### CHALLENGE
Transcribe verbatim the lines starting at the line that contains "list An awareness" and ending at the line that contains "text studio approach.", both included.

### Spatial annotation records
>> START
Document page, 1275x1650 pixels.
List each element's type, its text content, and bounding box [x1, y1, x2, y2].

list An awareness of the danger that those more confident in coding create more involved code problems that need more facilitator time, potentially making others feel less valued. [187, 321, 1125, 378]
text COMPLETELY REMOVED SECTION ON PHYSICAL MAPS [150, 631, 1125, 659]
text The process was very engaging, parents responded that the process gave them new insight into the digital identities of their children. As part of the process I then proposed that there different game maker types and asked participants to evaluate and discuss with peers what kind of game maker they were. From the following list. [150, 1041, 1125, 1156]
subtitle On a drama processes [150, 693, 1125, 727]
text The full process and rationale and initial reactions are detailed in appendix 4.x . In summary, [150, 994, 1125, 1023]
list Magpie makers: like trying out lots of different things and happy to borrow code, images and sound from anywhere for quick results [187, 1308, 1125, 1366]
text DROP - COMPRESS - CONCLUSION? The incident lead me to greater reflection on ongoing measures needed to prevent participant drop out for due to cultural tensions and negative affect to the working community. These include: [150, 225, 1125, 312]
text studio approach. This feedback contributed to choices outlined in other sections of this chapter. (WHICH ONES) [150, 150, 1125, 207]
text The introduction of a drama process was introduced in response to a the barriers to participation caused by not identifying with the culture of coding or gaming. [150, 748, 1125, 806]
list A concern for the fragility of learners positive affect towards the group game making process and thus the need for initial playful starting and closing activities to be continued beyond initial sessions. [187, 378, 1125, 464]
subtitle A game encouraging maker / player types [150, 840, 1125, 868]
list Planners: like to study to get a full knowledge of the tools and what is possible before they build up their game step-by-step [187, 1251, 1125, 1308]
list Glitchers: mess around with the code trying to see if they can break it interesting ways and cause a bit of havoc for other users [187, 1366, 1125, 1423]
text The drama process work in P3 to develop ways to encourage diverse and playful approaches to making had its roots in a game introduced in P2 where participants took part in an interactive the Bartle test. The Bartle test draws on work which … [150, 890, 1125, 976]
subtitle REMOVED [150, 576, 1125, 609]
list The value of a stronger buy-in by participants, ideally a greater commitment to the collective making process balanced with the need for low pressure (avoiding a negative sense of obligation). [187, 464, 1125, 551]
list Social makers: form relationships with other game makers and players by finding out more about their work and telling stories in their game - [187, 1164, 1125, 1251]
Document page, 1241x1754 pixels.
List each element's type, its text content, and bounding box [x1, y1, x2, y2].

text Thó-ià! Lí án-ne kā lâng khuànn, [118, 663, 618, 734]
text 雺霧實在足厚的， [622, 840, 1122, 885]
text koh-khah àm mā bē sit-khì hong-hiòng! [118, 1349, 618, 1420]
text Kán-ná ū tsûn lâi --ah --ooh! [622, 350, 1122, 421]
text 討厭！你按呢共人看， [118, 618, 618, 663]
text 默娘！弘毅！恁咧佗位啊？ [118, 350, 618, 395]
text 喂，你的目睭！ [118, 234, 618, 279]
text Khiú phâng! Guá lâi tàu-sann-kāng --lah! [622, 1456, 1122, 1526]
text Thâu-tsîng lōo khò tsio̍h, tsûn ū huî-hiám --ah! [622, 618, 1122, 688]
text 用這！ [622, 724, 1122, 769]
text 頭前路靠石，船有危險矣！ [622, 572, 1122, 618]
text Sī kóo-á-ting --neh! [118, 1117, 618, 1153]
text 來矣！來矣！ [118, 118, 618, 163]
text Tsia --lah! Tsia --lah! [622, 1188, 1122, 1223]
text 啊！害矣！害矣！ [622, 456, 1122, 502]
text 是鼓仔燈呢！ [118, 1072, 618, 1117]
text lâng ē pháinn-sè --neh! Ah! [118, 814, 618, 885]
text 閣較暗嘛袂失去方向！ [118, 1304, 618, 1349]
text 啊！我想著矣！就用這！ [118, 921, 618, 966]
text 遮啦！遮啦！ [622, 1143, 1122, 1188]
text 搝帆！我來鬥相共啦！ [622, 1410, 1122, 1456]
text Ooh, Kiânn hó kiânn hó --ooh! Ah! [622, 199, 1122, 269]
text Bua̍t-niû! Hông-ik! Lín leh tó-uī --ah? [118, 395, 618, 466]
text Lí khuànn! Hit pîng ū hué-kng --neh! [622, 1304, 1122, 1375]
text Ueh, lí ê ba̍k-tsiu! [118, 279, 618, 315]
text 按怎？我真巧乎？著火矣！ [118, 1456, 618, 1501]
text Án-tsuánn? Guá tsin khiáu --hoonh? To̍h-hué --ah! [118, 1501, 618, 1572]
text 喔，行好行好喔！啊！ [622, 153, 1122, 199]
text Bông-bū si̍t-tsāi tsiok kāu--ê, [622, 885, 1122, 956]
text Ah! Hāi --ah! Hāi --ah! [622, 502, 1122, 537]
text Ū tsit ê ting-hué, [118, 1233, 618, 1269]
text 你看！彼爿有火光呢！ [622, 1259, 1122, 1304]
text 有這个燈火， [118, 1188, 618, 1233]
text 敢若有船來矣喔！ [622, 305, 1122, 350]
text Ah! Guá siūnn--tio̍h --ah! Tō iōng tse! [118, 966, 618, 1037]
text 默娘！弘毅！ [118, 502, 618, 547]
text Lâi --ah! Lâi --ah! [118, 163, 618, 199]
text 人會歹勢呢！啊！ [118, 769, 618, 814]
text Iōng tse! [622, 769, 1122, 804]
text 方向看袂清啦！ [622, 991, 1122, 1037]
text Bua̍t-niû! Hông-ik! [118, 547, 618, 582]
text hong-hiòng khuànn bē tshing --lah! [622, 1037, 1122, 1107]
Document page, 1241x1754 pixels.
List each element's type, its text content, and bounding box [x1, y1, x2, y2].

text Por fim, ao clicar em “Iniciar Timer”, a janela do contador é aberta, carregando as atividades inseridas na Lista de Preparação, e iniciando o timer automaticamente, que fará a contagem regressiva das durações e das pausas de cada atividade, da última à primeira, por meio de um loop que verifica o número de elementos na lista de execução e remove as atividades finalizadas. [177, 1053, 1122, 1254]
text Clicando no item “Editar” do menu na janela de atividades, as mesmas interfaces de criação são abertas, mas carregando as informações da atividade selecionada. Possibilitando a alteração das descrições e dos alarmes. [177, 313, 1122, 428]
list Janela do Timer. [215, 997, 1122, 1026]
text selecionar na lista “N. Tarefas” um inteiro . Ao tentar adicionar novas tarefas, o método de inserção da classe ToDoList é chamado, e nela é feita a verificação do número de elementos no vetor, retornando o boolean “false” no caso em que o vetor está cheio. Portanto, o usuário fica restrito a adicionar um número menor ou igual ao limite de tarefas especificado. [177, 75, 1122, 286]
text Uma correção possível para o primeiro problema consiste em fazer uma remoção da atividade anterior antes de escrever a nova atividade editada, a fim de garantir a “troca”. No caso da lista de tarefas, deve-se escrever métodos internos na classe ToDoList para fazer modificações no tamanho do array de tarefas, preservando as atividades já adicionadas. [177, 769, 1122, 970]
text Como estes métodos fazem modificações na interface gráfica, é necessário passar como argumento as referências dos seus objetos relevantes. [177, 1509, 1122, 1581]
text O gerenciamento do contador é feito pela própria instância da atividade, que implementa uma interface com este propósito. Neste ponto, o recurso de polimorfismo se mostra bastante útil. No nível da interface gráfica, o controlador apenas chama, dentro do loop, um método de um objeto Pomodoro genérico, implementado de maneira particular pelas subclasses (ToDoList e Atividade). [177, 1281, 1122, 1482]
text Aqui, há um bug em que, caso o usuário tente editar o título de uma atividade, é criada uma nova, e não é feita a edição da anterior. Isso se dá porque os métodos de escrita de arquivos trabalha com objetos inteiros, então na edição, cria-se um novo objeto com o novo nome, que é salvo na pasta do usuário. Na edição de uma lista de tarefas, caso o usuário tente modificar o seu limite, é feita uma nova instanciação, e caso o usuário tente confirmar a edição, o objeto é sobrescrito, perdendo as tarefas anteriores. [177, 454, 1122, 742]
>> END
### EXERCISE ANSWER
list An awareness of the danger that those more confident in coding create more involved code problems that need more facilitator time, potentially making others feel less valued. [187, 321, 1125, 378]
text COMPLETELY REMOVED SECTION ON PHYSICAL MAPS [150, 631, 1125, 659]
text The process was very engaging, parents responded that the process gave them new insight into the digital identities of their children. As part of the process I then proposed that there different game maker types and asked participants to evaluate and discuss with peers what kind of game maker they were. From the following list. [150, 1041, 1125, 1156]
subtitle On a drama processes [150, 693, 1125, 727]
text The full process and rationale and initial reactions are detailed in appendix 4.x . In summary, [150, 994, 1125, 1023]
list Magpie makers: like trying out lots of different things and happy to borrow code, images and sound from anywhere for quick results [187, 1308, 1125, 1366]
text DROP - COMPRESS - CONCLUSION? The incident lead me to greater reflection on ongoing measures needed to prevent participant drop out for due to cultural tensions and negative affect to the working community. These include: [150, 225, 1125, 312]
text studio approach. This feedback contributed to choices outlined in other sections of this chapter. (WHICH ONES) [150, 150, 1125, 207]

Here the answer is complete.